The United States Senate election of 1924 in Massachusetts was held on November 4, 1924. Incumbent Senator David I. Walsh ran for a second term in office but was defeated by Republican Speaker of the U.S. House Frederick H. Gillett.
Louis A. Coolidge, former Assistant U.S. Treasury Secretary, founding president of Sentinels of the Republic, and former private secretary to Senator Henry Cabot Lodge
Frederick W. Dallinger, U.S. Representative from Cambridge
Frederick H. Gillett, Speaker of the United States House of Representatives
Benjamin Loring Young, Speaker of the Massachusetts House of Representatives[3]
Campaign[]
The early campaign was dominated by President Calvin Coolidge's efforts to recruit a candidate aligned with his own re-election campaign. Louis A. Coolidge (no relation) was the first candidate to formally announce his campaign. He spent much of the early campaign criticizing the President and other national Republicans' efforts to "interfere" in the race.[3] President Coolidge's primary recruit was Governor Channing Cox, who had served as Lieutenant Governor when President Coolidge was Governor of Massachusetts.[3]

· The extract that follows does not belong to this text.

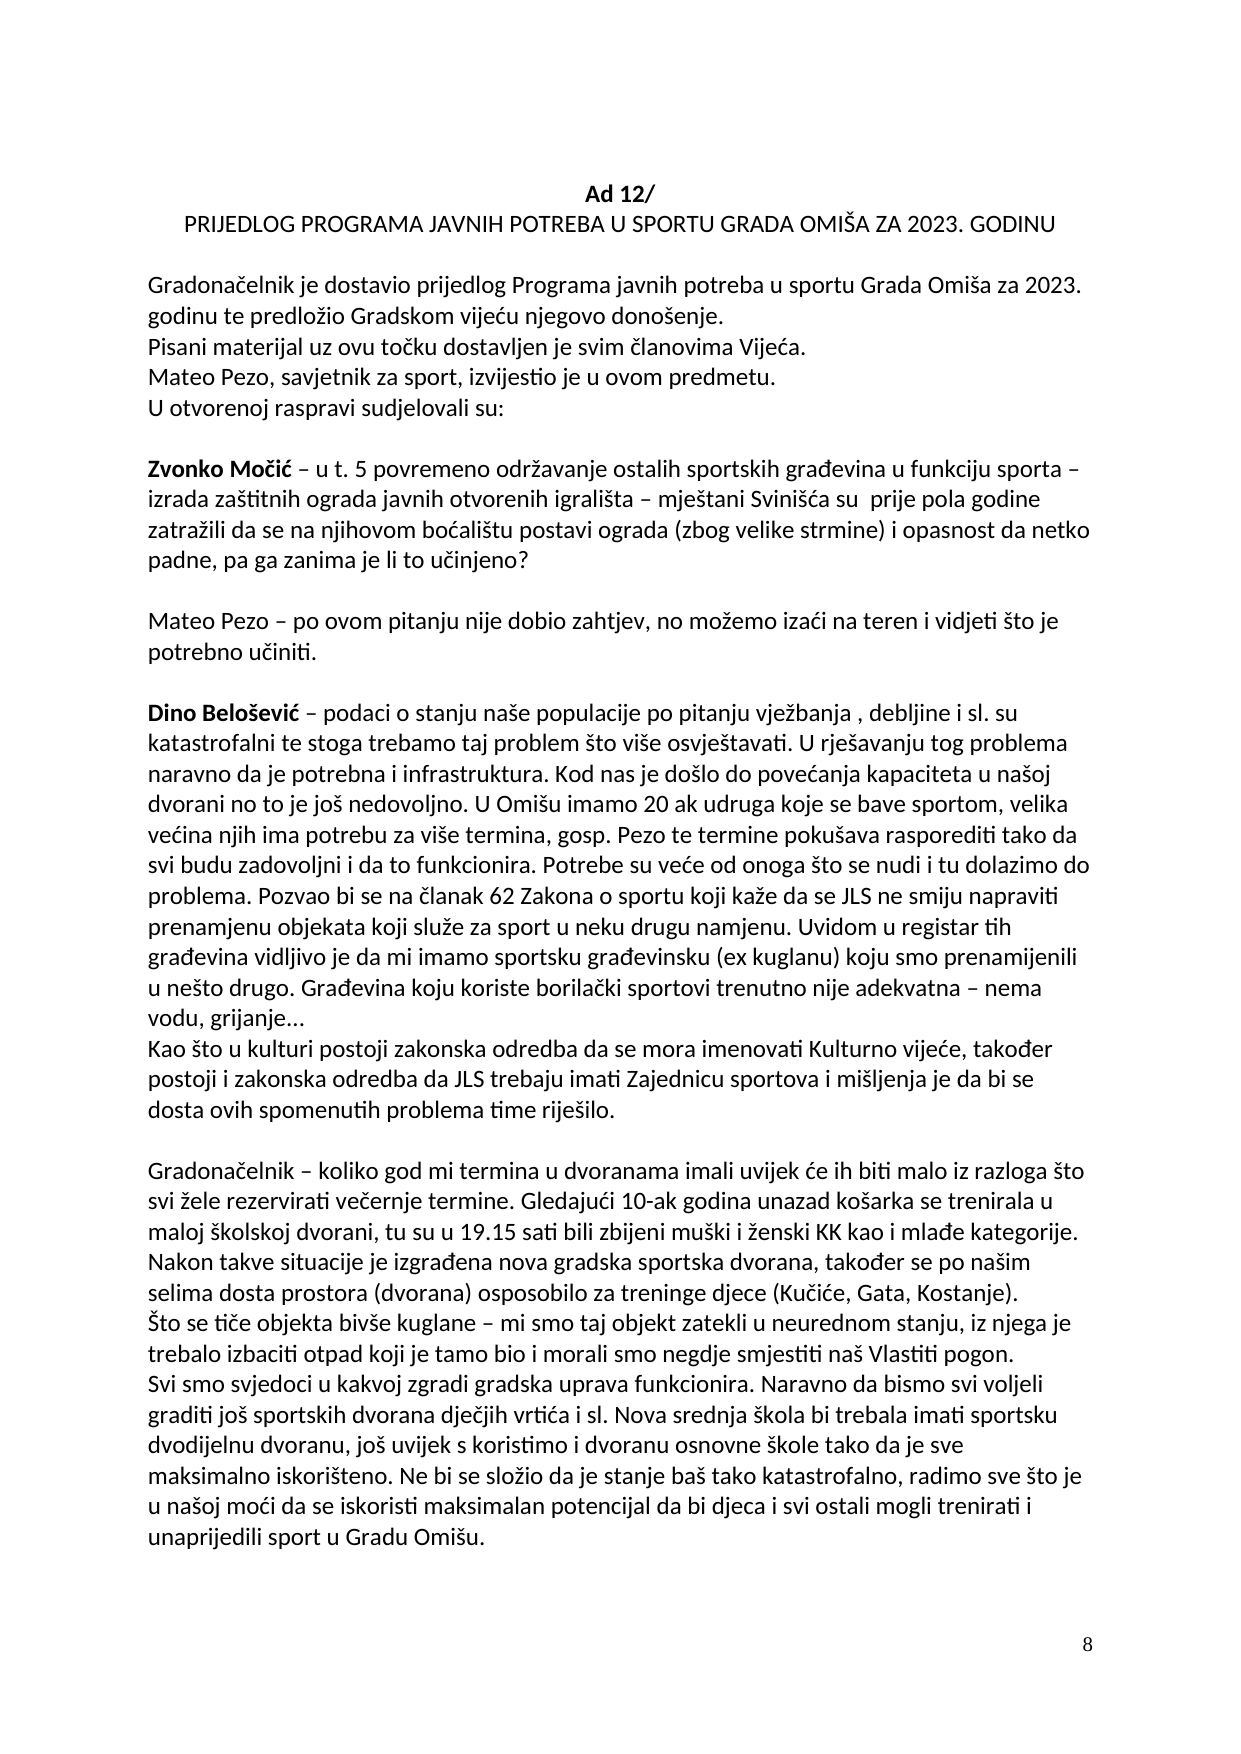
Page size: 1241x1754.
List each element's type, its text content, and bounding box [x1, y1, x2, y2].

text Dino Belošević – podaci o stanju naše populacije po pitanju vježbanja , debljine i sl. su katastrofalni te stoga trebamo taj problem što više osvještavati. U rješavanju tog problema naravno da je potrebna i infrastruktura. Kod nas je došlo do povećanja kapaciteta u našoj dvorani no to je još nedovoljno. U Omišu imamo 20 ak udruga koje se bave sportom, velika većina njih ima potrebu za više termina, gosp. Pezo te termine pokušava rasporediti tako da svi budu zadovoljni i da to funkcionira. Potrebe su veće od onoga što se nudi i tu dolazimo do problema. Pozvao bi se na članak 62 Zakona o sportu koji kaže da se JLS ne smiju napraviti prenamjenu objekata koji služe za sport u neku drugu namjenu. Uvidom u registar tih građevina vidljivo je da mi imamo sportsku građevinsku (ex kuglanu) koju smo prenamijenili u nešto drugo. Građevina koju koriste borilački sportovi trenutno nije adekvatna – nema vodu, grijanje... [148, 697, 1093, 1033]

Governor Cox announced he was not a candidate in early May, and Speaker of the House Frederick H. Gillett immediately announced his campaign after consulting with President Coolidge's advisor Frank Stearns.[2] At the same time, U.S. Representative Frederick W. Dallinger made his informal campaign formal.[2]
One of the dividing issues in the campaign was Prohibition. Louis Coolidge announced his outright opposition to the Eighteenth Amendment. Dallinger explicitly supported Prohibition. Gillett, who had voted against the Amendment but in favor of the Volstead Act to enforce its provisions, was considered a moderate.[2]